I am trying to integrate the function
$$f(X)=\frac1{ax^2+bx+c}\qquad\text{where }b^2>4ac$$
After being stuck myself, I tried to follow the solution in the accepted answer here (case 3). I could follow everything except the step where they somehow rearrange
$$\frac1a\int\frac{1}{\left(x+\dfrac{b}{2a}\right)^2-\left(\dfrac{\sqrt{b^2-4ac}}{2a}\right)^2}\,\mathrm dx=\frac{1}{\sqrt{b^2-4ac}}\int\left(\frac{1}{x+\dfrac{b}{2a}-\dfrac{\sqrt{b^2-4ac}}{2a}}-\frac{1}{x+\dfrac{b}{2a}+\dfrac{\sqrt{b^2-4ac}}{2a}}\right)\,\mathrm dx\tag1$$
I can't see why those are equal.
Here are my thoughts: We know that
$$\frac1{z^2-1}=\frac1{z-1}-\frac1{z+1}\tag2$$
If we take $x+b/(2a)$ to be $z$ and $1/(\sqrt{b^2-4ac})$ to be "1", this kind of resembles equation $(1)$ except that the "1" is squared on the left hand side. Also, it is of course not right to just use eq. $(2)$ because $1/(\sqrt{b^2-4ac})$ isn't actually necessarily 1. Another thing I am confused about is why the factor $1/a$ in front of the integral got replaced by $1/(\sqrt{b^2-4ac})$.
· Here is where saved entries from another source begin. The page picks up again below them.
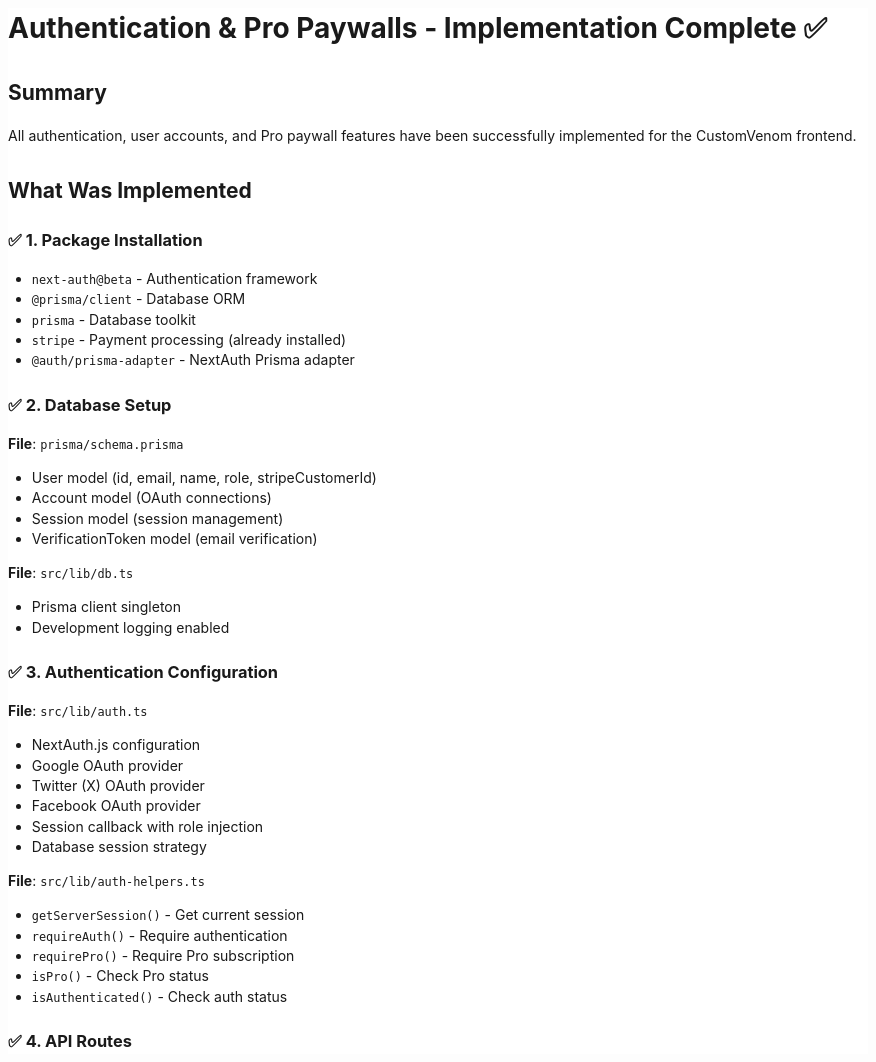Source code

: # Authentication & Pro Paywalls - Implementation Complete ✅

## Summary

All authentication, user accounts, and Pro paywall features have been successfully implemented for the CustomVenom frontend.

## What Was Implemented

### ✅ 1. Package Installation

- `next-auth@beta` - Authentication framework
- `@prisma/client` - Database ORM
- `prisma` - Database toolkit
- `stripe` - Payment processing (already installed)
- `@auth/prisma-adapter` - NextAuth Prisma adapter

### ✅ 2. Database Setup

**File**: `prisma/schema.prisma`

- User model (id, email, name, role, stripeCustomerId)
- Account model (OAuth connections)
- Session model (session management)
- VerificationToken model (email verification)

**File**: `src/lib/db.ts`

- Prisma client singleton
- Development logging enabled

### ✅ 3. Authentication Configuration

**File**: `src/lib/auth.ts`

- NextAuth.js configuration
- Google OAuth provider
- Twitter (X) OAuth provider
- Facebook OAuth provider
- Session callback with role injection
- Database session strategy

**File**: `src/lib/auth-helpers.ts`

- `getServerSession()` - Get current session
- `requireAuth()` - Require authentication
- `requirePro()` - Require Pro subscription
- `isPro()` - Check Pro status
- `isAuthenticated()` - Check auth status

### ✅ 4. API Routes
Any help/hints would be appreciated.
Apologies for the rather unspecific title; if there are any suggestions, feel free to edit/comment them.
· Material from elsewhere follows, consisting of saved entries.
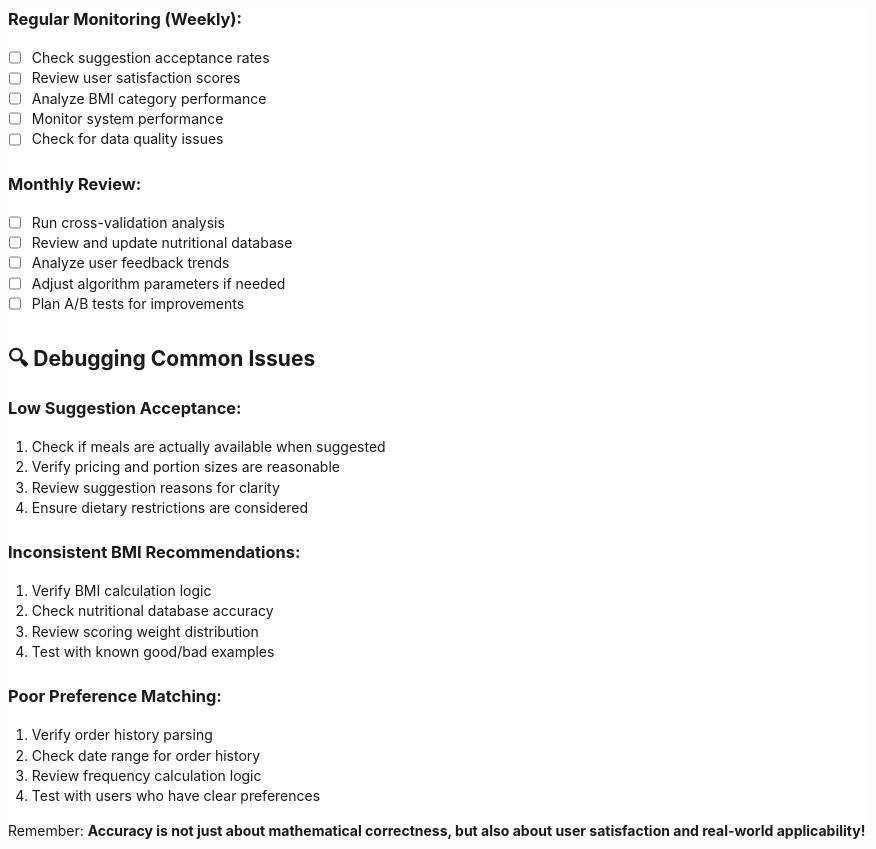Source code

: ### Regular Monitoring (Weekly):
- [ ] Check suggestion acceptance rates
- [ ] Review user satisfaction scores
- [ ] Analyze BMI category performance
- [ ] Monitor system performance
- [ ] Check for data quality issues

### Monthly Review:
- [ ] Run cross-validation analysis
- [ ] Review and update nutritional database
- [ ] Analyze user feedback trends
- [ ] Adjust algorithm parameters if needed
- [ ] Plan A/B tests for improvements

## 🔍 Debugging Common Issues

### Low Suggestion Acceptance:
1. Check if meals are actually available when suggested
2. Verify pricing and portion sizes are reasonable
3. Review suggestion reasons for clarity
4. Ensure dietary restrictions are considered

### Inconsistent BMI Recommendations:
1. Verify BMI calculation logic
2. Check nutritional database accuracy
3. Review scoring weight distribution
4. Test with known good/bad examples

### Poor Preference Matching:
1. Verify order history parsing
2. Check date range for order history
3. Review frequency calculation logic
4. Test with users who have clear preferences

Remember: **Accuracy is not just about mathematical correctness, but also about user satisfaction and real-world applicability!**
I was able to find the answer myself. Using another partial fraction expansion
$$\frac1{k^2-z^2}=\frac1{2z(k-z)}-\frac{1}{2z(k+z)}=\frac{1}{2z}\left(\frac1{k-z}-\frac1{k+z}\right)$$
if we let
$$k=x+\frac{b}{2a}\qquad\qquad z=\frac{\sqrt{b^2-4ac}}{2a}$$
we can simply rearrange eq. $(1)$ as
$$\frac1a\int\frac{1}{\left(x+\dfrac{b}{2a}\right)^2-\left(\dfrac{\sqrt{b^2-4ac}}{2a}\right)^2}\,\mathrm dx=\frac1a\frac{2a}{2\sqrt{b^2-4ac}}\int\left(\frac{1}{x+\dfrac{b}{2a}-\dfrac{\sqrt{b^2-4ac}}{2a}}-\frac{1}{x+\dfrac{b}{2a}+\dfrac{\sqrt{b^2-4ac}}{2a}}\right)\,\mathrm dx$$
The factor in front of the integral simplifies to $1/\sqrt{b^2-4ac}$, giving us the desired result.